Director: Puri Jagannadh
Cast: Ram Pothineni, Nabha Natesh, Nidhi Agerwal, Satya Dev, Tulasi and others
His last few films bombing at the box office left director Puri Jagannadh desperate for a good break. While many went on to criticise his “lack of skill”, he collaborated with actor Ram Pothineni to make iSmart Shankar. Leading up to its release, the film generated a fair amount of buzz around Ram’s novel avatar in it.
iSmart Shankar is set in Hyderabad, where Shankar (Ram Pothineni) operates as a goon who facilitates settlements. In one of his assignments, his uncle pays him an enormous sum of money to kill a politician (Puneet Issaar). After the completion of the job, Shankar and his girlfriend (Nabha Natesh) head off to Goa to hide. Unfortunately, the politician's men trace him to Goa and begin chasing him. Shankar attempts to escape, however, they kill his girlfriend in the encounter. An enraged Shankar is now determined to avenge his girlfriend’s murder.
In another case, Arun (Satya Dev), a CBI officer investigating the murder of a politician, discovers the involvement of a big guy in it. The murder takes place in a meeting. So, a CBI chief (Sayaji Shindi) appoints Arun’s girlfriend (Nidhi), a neuroscientist, to transfer Arun’s memories to Shankar’s brain. Hereon, how Shankar completes his job and also takes revenge from his girlfriend’s killers with the power of two brains is the crux of the plot.

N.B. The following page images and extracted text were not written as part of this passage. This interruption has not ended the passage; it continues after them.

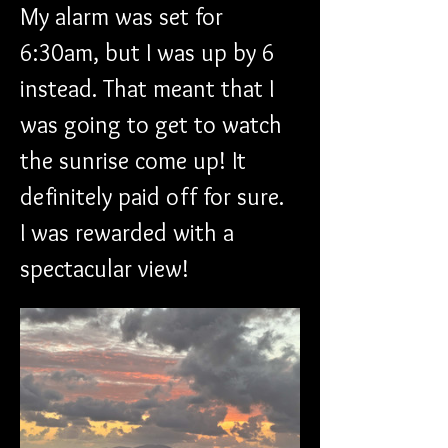
My alarm was set for 
6:30am, but I was up by 6 
instead. That meant that I 
was going to get to watch 
the sunrise come up! It 
definitely paid off for sure. 
I was rewarded with a 
spectacular view!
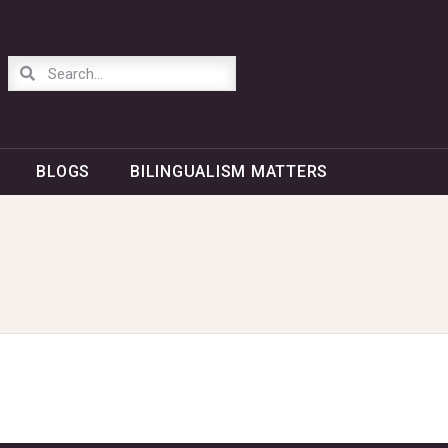
BLOGS
BILINGUALISM MATTERS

Transplanting memory from a deceased to a live person is indeed an intriguing idea, however, Puri Jagganadh’s portrayal of it was deficient of class — he’s gone all-out commercial with an overdose of loud and witty dialogues — literally every ingredient required — to satisfy the masses. For example, when Ram proclaims his love to Nabha, she first slaps him and then falls in love with him. Later, Ram slaps her too. And these are just two of the many inappropriate scenes in the movie that women’s welfare activists are likely to react negatively to.
Further, Puri has portrayed even Ram and Nabha’s meetings in the film with aesthetic undertones, which activists might object to.
The first half of iSmart Shankar is loaded with twists and turns and keeps the audience on the edge of the seat.
Alas, the film becomes predictable in its second half. The Varanasi sequence is gripping, but the climax seems like a forceful extension.
As far as performance is concerned, Ram Pothineni has done a fabulous job with the energy in his delivery. His makeover in the movie goes beyond just his appearance and extends to his style, body language and dialogue delivery. The only negative in his performance is his imitation of the Telangana accent, which sounds very put on.
Nabha Natesh as a typical Hyderabadi girl has also done justice to her role. Just like Ram, though, her delivery of Telangana slang isn’t very spot on, either. It’s alright, her charm and glamour make up sufficiently for the deficiency. Even Nidhi Agarwal, who plays the neuroscientist, seems to have been included largely for her glamour quotient. Well, mostly, at least.
Satya Dev landed himself another good role in iSmart Shankar, and he’s done a neat job as usual. Sayaji Shinde, Ashish Vidhyarthi and Tulasi have routine roles in the film.
Coming to music, Mani Sharma has produced music to please the masses — his Bonalu number is especially catchy. He has also done a remarkable job with the background score. In combination with Raj Thota’s cinematography and the neatly choreographed action sequences, the film packs a punch of quality entertainment for the people.
In a nutshell, iSmart Shankar is loaded with sugar, spice and all things nice, making it a bang-for-the-buck commercial entertainer. The film has also come as a good break for Ram Pothineni and Mani Sharma. If loud dialogues, commercial music and quality action scenes move you, then we highly recommend that you catch iSmart Shankar before it’s too late.